BRIEF
Edit the records so that every "Webseite" becomes "Website", with everything else kept the same. Leave the pictures out of your answer.

Transcribed page text:

• • • •

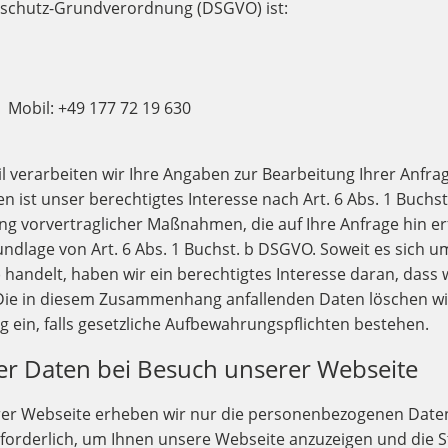
enschutz-Grundverordnung (DSGVO) ist:
3 Mobil: +49 177 72 19 630
l verarbeiten wir Ihre Angaben zur Bearbeitung Ihrer Anfrag
en ist unser berechtigtes Interesse nach Art. 6 Abs. 1 Buch
 vorvertraglicher Maßnahmen, die auf Ihre Anfrage hin erf
Grundlage von Art. 6 Abs. 1 Buchst. b DSGVO. Soweit es si
 handelt, haben wir ein berechtigtes Interesse daran, das
. Die in diesem Zusammenhang anfallenden Daten löschen w
ng ein, falls gesetzliche Aufbewahrungspflichten bestehen.
r Daten bei Besuch unserer Webseite
erer Webseite erheben wir nur die personenbezogenen Daten
rforderlich, um Ihnen unsere Webseite anzuzeigen und die St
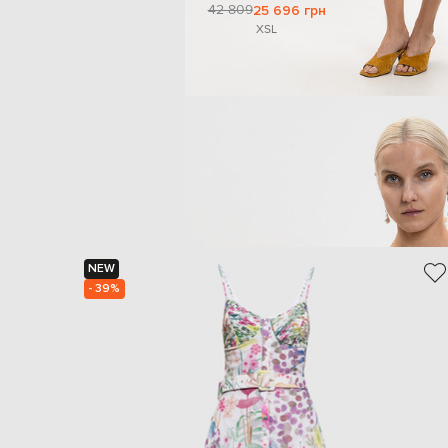
42 809
25 696 грн
XS
L
NEW
- 39%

• • • •

TASK ANSWER
enschutz-Grundverordnung (DSGVO) ist:
3 Mobil: +49 177 72 19 630
l verarbeiten wir Ihre Angaben zur Bearbeitung Ihrer Anfrag
en ist unser berechtigtes Interesse nach Art. 6 Abs. 1 Buch
 vorvertraglicher Maßnahmen, die auf Ihre Anfrage hin erf
Grundlage von Art. 6 Abs. 1 Buchst. b DSGVO. Soweit es si
 handelt, haben wir ein berechtigtes Interesse daran, das
. Die in diesem Zusammenhang anfallenden Daten löschen w
ng ein, falls gesetzliche Aufbewahrungspflichten bestehen.
r Daten bei Besuch unserer Website
erer Website erheben wir nur die personenbezogenen Daten
rforderlich, um Ihnen unsere Website anzuzeigen und die St
42 809
25 696 грн
XS
L
NEW
- 39%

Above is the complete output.